BEGIN Information shown
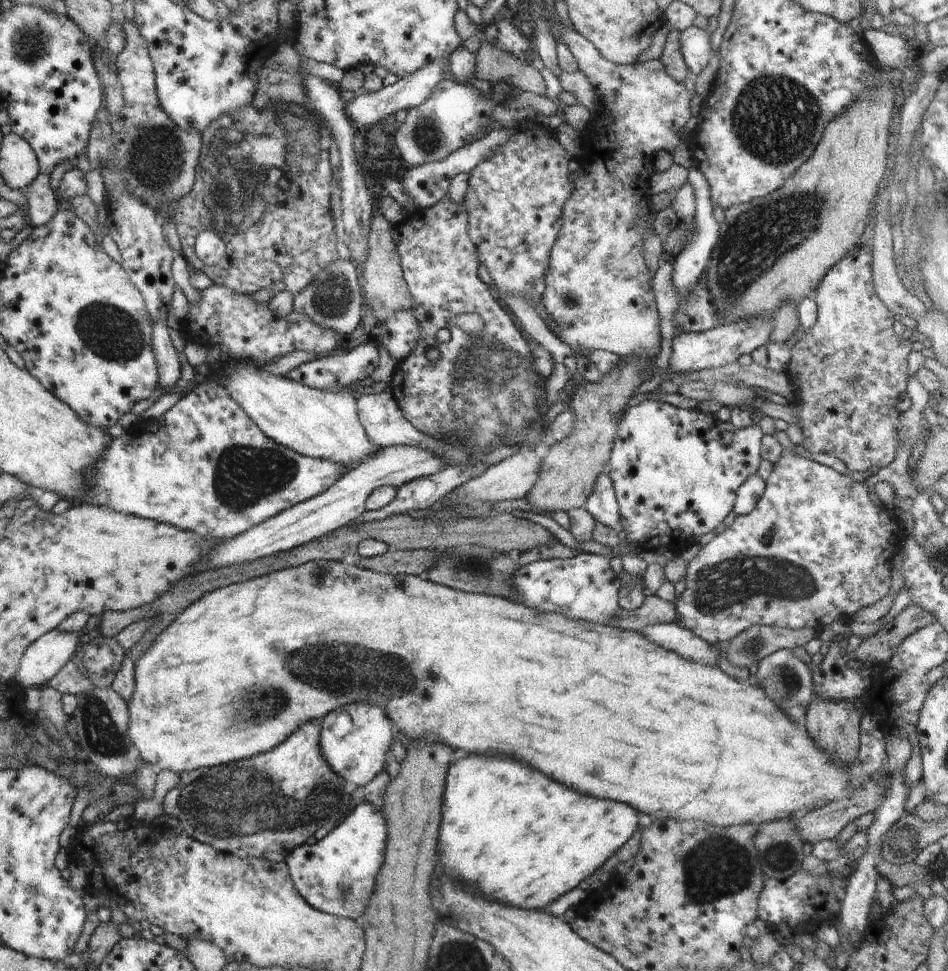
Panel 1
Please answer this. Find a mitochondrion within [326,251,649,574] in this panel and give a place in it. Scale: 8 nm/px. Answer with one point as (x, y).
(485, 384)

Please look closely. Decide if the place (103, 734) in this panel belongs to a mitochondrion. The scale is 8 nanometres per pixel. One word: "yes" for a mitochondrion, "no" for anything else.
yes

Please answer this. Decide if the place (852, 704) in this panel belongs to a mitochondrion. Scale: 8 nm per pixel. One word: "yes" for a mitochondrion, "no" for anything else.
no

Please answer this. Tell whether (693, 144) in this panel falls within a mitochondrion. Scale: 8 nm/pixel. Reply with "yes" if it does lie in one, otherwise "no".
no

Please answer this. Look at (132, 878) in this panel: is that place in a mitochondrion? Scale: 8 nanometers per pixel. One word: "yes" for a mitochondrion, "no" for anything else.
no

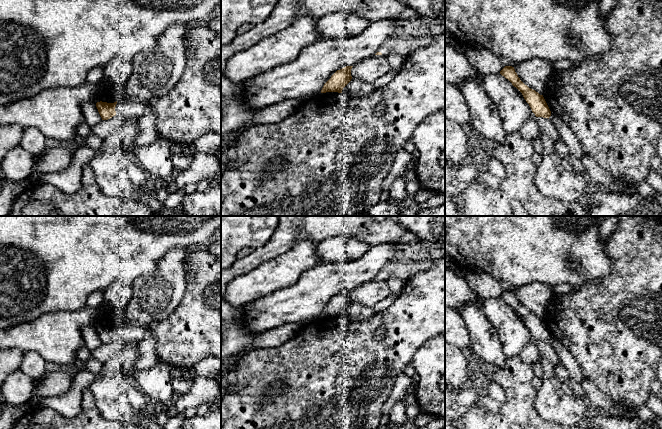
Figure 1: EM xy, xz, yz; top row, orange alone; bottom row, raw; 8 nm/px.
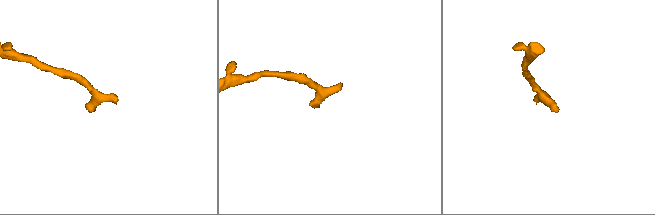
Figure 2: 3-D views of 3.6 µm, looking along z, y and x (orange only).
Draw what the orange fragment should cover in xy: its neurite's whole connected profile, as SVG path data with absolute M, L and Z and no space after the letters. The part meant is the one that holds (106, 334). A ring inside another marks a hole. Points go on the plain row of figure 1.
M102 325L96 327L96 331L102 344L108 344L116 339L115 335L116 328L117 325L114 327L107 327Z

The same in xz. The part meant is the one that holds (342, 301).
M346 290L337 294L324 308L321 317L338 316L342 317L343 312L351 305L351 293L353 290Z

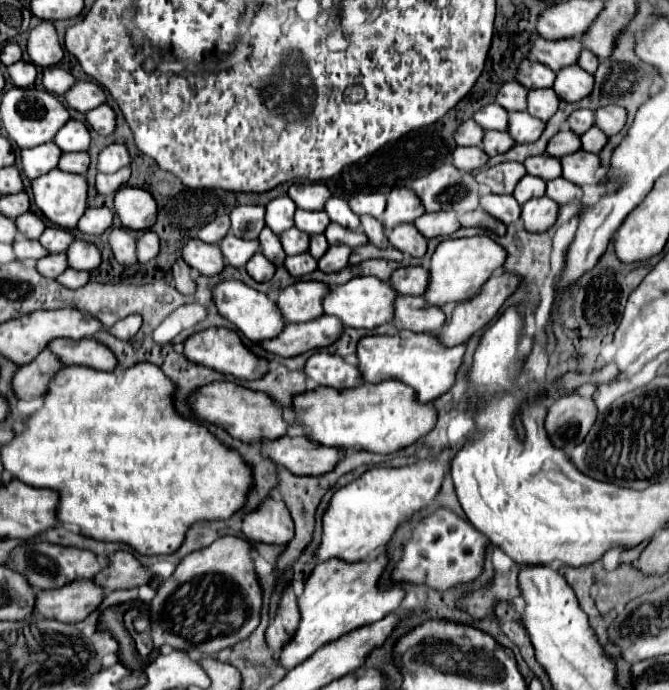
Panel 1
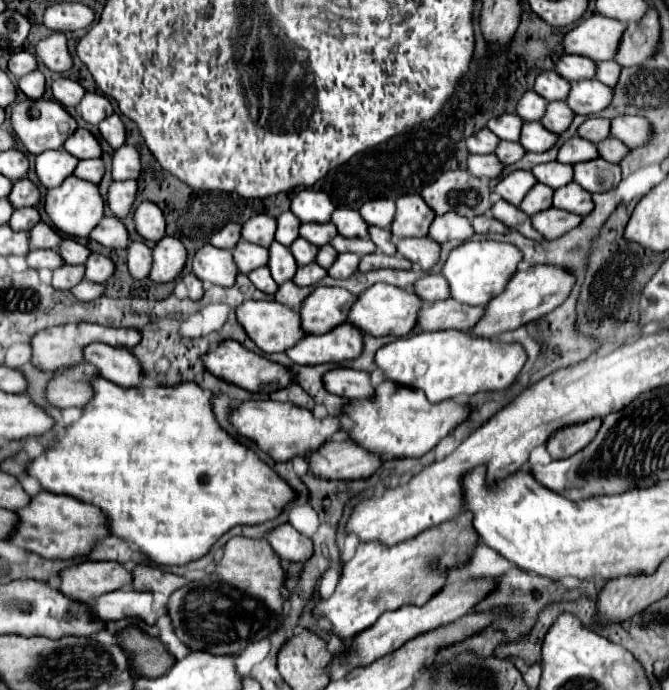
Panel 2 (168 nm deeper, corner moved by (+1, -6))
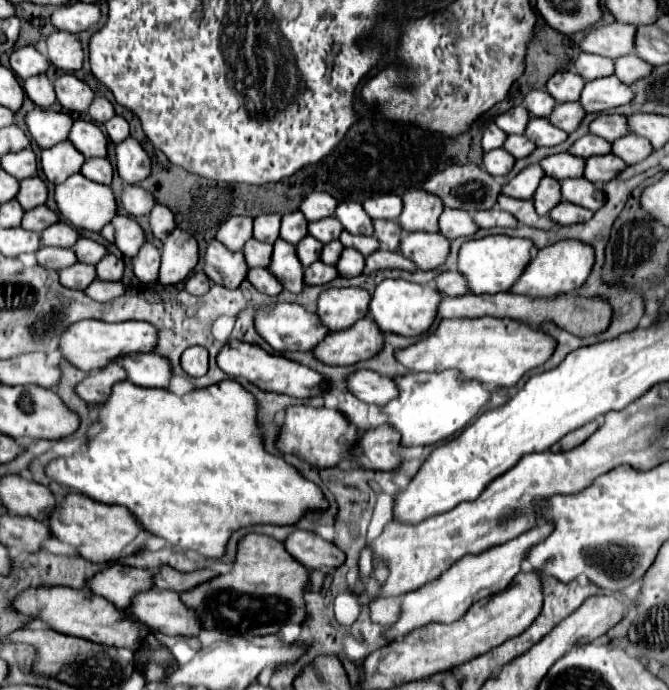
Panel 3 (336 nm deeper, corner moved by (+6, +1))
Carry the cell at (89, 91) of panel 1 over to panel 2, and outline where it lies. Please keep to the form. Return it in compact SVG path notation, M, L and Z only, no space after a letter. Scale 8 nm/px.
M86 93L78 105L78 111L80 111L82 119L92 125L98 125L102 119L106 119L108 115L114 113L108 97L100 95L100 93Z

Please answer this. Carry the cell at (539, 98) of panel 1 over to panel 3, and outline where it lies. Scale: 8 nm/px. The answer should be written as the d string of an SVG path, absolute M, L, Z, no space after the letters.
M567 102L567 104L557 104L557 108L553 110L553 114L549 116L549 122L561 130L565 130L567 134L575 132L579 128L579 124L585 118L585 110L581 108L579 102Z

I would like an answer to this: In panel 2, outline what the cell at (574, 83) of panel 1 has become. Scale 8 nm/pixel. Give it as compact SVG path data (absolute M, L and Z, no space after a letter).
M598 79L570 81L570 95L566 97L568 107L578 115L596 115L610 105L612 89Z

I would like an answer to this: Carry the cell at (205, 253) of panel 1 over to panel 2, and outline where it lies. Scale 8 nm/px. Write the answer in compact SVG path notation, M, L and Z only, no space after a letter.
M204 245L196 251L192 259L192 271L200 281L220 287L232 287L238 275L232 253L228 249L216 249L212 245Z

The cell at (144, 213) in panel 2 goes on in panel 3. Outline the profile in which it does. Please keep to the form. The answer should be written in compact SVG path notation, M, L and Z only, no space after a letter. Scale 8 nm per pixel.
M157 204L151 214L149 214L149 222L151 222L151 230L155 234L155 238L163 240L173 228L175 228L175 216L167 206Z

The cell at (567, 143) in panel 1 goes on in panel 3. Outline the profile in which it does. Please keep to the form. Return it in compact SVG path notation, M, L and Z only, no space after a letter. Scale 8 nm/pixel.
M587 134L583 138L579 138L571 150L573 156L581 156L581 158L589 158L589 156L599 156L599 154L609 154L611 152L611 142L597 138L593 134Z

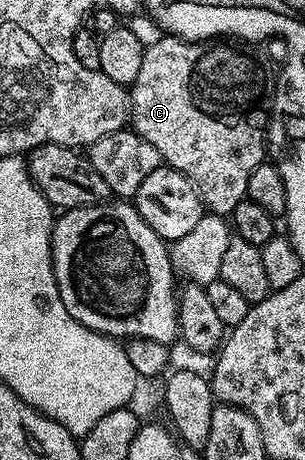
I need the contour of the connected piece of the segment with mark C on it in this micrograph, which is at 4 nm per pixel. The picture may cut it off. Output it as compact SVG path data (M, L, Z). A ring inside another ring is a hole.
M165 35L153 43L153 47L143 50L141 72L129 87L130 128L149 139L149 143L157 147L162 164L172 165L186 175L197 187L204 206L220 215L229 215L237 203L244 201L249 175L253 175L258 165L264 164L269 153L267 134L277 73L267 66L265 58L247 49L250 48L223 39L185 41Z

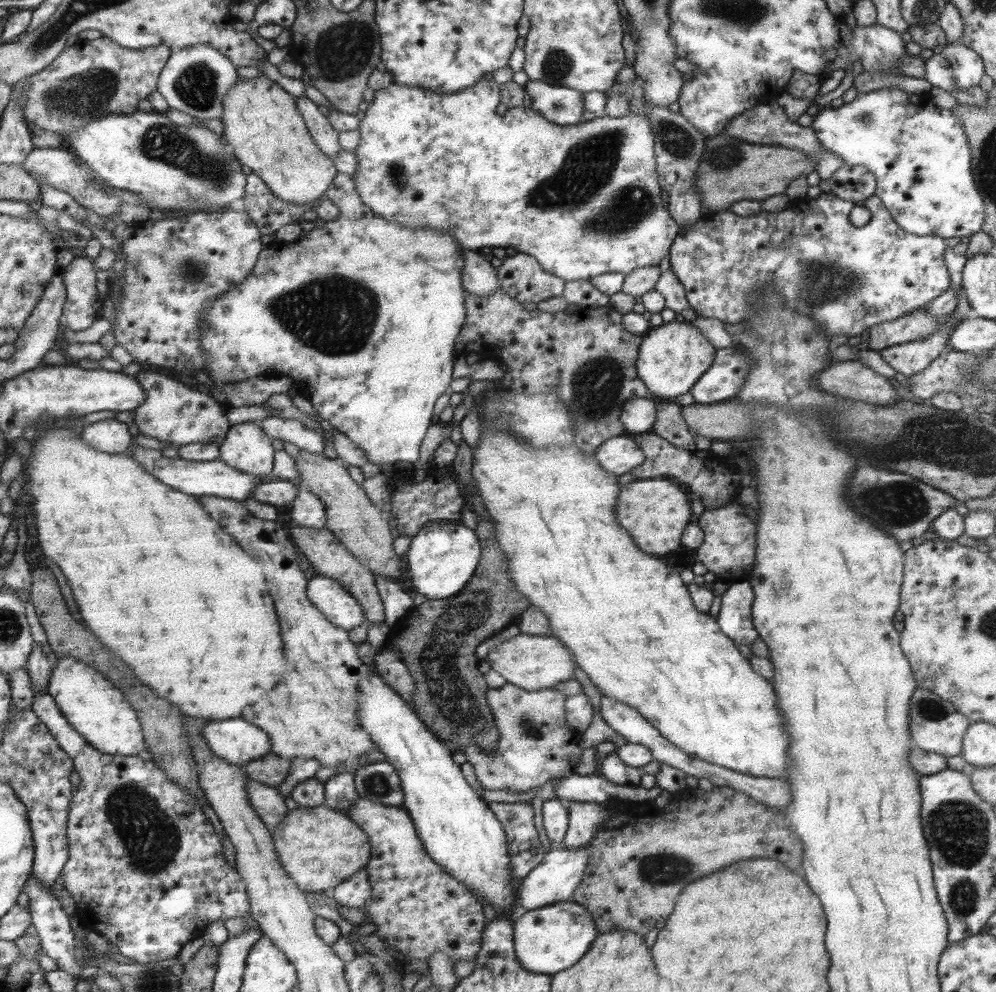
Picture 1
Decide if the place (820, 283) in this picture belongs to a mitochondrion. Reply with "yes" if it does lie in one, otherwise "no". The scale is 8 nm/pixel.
END Information shown
Write out the material above once more, exactly as it reads, with no pictures.

Panel 1
Please answer this. Find a mitochondrion within [326,251,649,574] in this panel and give a place in it. Scale: 8 nm/px. Answer with one point as (x, y).
(485, 384)

Please look closely. Decide if the place (103, 734) in this panel belongs to a mitochondrion. The scale is 8 nanometres per pixel. One word: "yes" for a mitochondrion, "no" for anything else.
yes

Please answer this. Decide if the place (852, 704) in this panel belongs to a mitochondrion. Scale: 8 nm per pixel. One word: "yes" for a mitochondrion, "no" for anything else.
no

Please answer this. Tell whether (693, 144) in this panel falls within a mitochondrion. Scale: 8 nm/pixel. Reply with "yes" if it does lie in one, otherwise "no".
no

Please answer this. Look at (132, 878) in this panel: is that place in a mitochondrion? Scale: 8 nanometers per pixel. One word: "yes" for a mitochondrion, "no" for anything else.
no

Figure 1: EM xy, xz, yz; top row, orange alone; bottom row, raw; 8 nm/px.
Figure 2: 3-D views of 3.6 µm, looking along z, y and x (orange only).
Draw what the orange fragment should cover in xy: its neurite's whole connected profile, as SVG path data with absolute M, L and Z and no space after the letters. The part meant is the one that holds (106, 334). A ring inside another marks a hole. Points go on the plain row of figure 1.
M102 325L96 327L96 331L102 344L108 344L116 339L115 335L116 328L117 325L114 327L107 327Z

The same in xz. The part meant is the one that holds (342, 301).
M346 290L337 294L324 308L321 317L338 316L342 317L343 312L351 305L351 293L353 290Z

Panel 1
Panel 2 (168 nm deeper, corner moved by (+1, -6))
Panel 3 (336 nm deeper, corner moved by (+6, +1))
Carry the cell at (89, 91) of panel 1 over to panel 2, and outline where it lies. Please keep to the form. Return it in compact SVG path notation, M, L and Z only, no space after a letter. Scale 8 nm/px.
M86 93L78 105L78 111L80 111L82 119L92 125L98 125L102 119L106 119L108 115L114 113L108 97L100 95L100 93Z

Please answer this. Carry the cell at (539, 98) of panel 1 over to panel 3, and outline where it lies. Scale: 8 nm/px. The answer should be written as the d string of an SVG path, absolute M, L, Z, no space after the letters.
M567 102L567 104L557 104L557 108L553 110L553 114L549 116L549 122L561 130L565 130L567 134L575 132L579 128L579 124L585 118L585 110L581 108L579 102Z

I would like an answer to this: In panel 2, outline what the cell at (574, 83) of panel 1 has become. Scale 8 nm/pixel. Give it as compact SVG path data (absolute M, L and Z, no space after a letter).
M598 79L570 81L570 95L566 97L568 107L578 115L596 115L610 105L612 89Z

I would like an answer to this: Carry the cell at (205, 253) of panel 1 over to panel 2, and outline where it lies. Scale 8 nm/px. Write the answer in compact SVG path notation, M, L and Z only, no space after a letter.
M204 245L196 251L192 259L192 271L200 281L220 287L232 287L238 275L232 253L228 249L216 249L212 245Z

The cell at (144, 213) in panel 2 goes on in panel 3. Outline the profile in which it does. Please keep to the form. The answer should be written in compact SVG path notation, M, L and Z only, no space after a letter. Scale 8 nm per pixel.
M157 204L151 214L149 214L149 222L151 222L151 230L155 234L155 238L163 240L173 228L175 228L175 216L167 206Z

The cell at (567, 143) in panel 1 goes on in panel 3. Outline the profile in which it does. Please keep to the form. Return it in compact SVG path notation, M, L and Z only, no space after a letter. Scale 8 nm/pixel.
M587 134L583 138L579 138L571 150L573 156L581 156L581 158L589 158L589 156L599 156L599 154L609 154L611 152L611 142L597 138L593 134Z

I need the contour of the connected piece of the segment with mark C on it in this micrograph, which is at 4 nm per pixel. The picture may cut it off. Output it as compact SVG path data (M, L, Z). A ring inside another ring is a hole.
M165 35L153 43L153 47L143 50L141 72L129 87L130 128L149 139L149 143L157 147L162 164L172 165L186 175L197 187L204 206L220 215L229 215L237 203L244 201L249 175L253 175L258 165L264 164L269 153L267 134L277 73L267 66L265 58L247 49L250 48L223 39L185 41Z

Picture 1
Decide if the place (820, 283) in this picture belongs to a mitochondrion. Reply with "yes" if it does lie in one, otherwise "no". The scale is 8 nm/pixel.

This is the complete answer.